### What to work on
Before returning the data, strip out the pictures and keep everything else exactly the same.

### Data section
- Opening Delimiter -
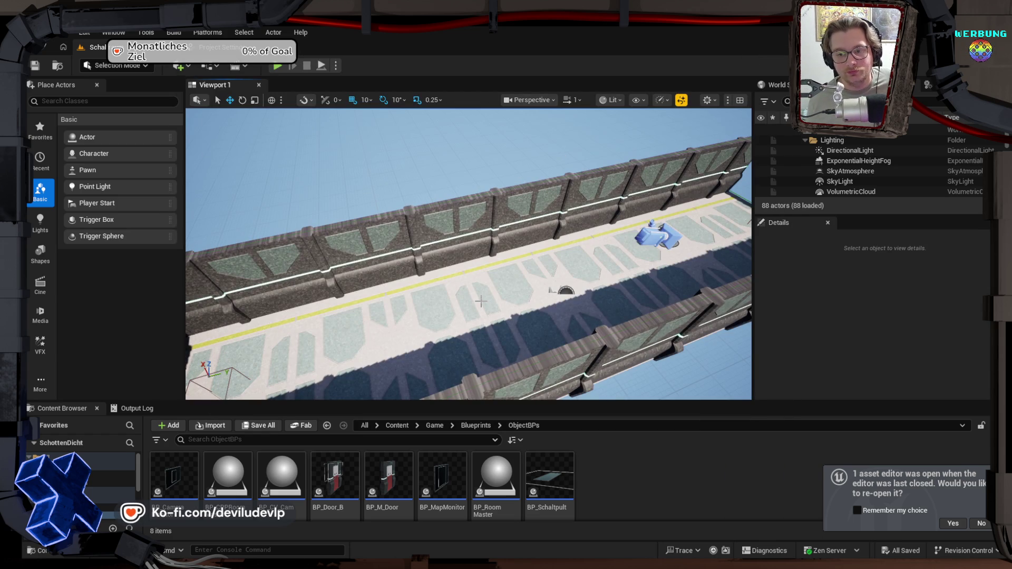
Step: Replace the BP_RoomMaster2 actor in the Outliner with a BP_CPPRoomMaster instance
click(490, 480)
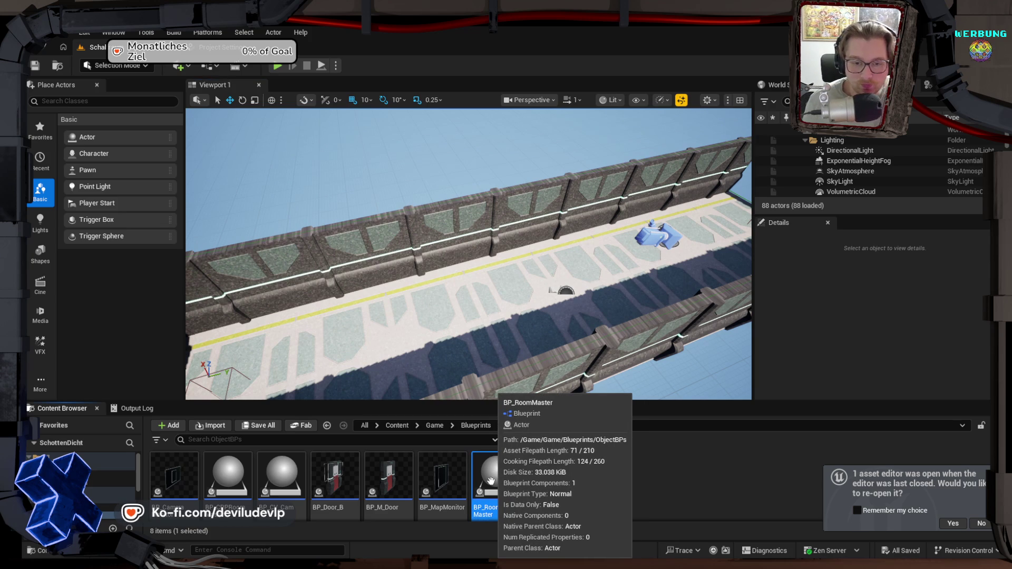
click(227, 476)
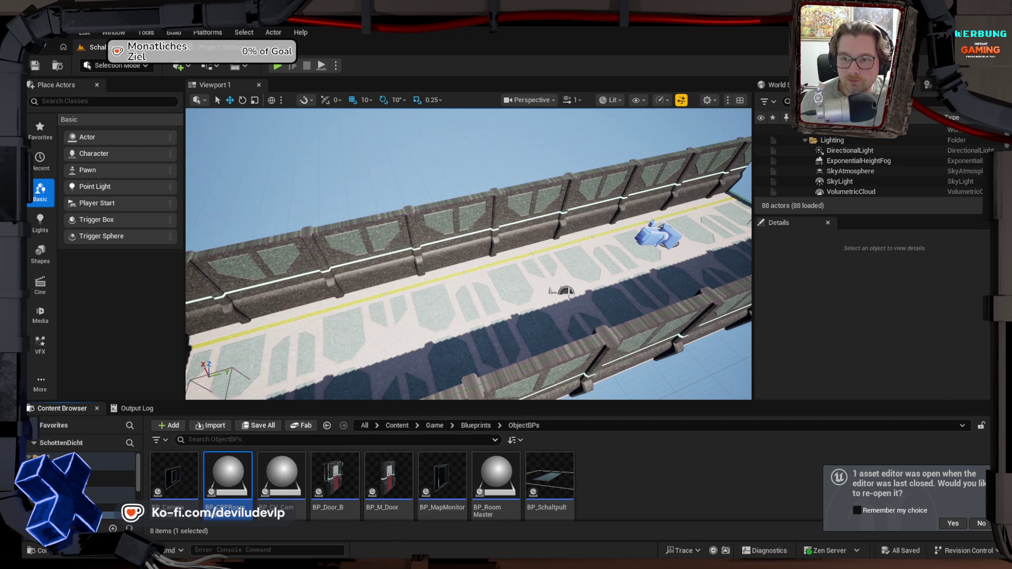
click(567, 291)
- Closing Delimiter -
### Solution to this task
Step: Replace the BP_RoomMaster2 actor in the Outliner with a BP_CPPRoomMaster instance
click(490, 480)
click(227, 476)
click(567, 291)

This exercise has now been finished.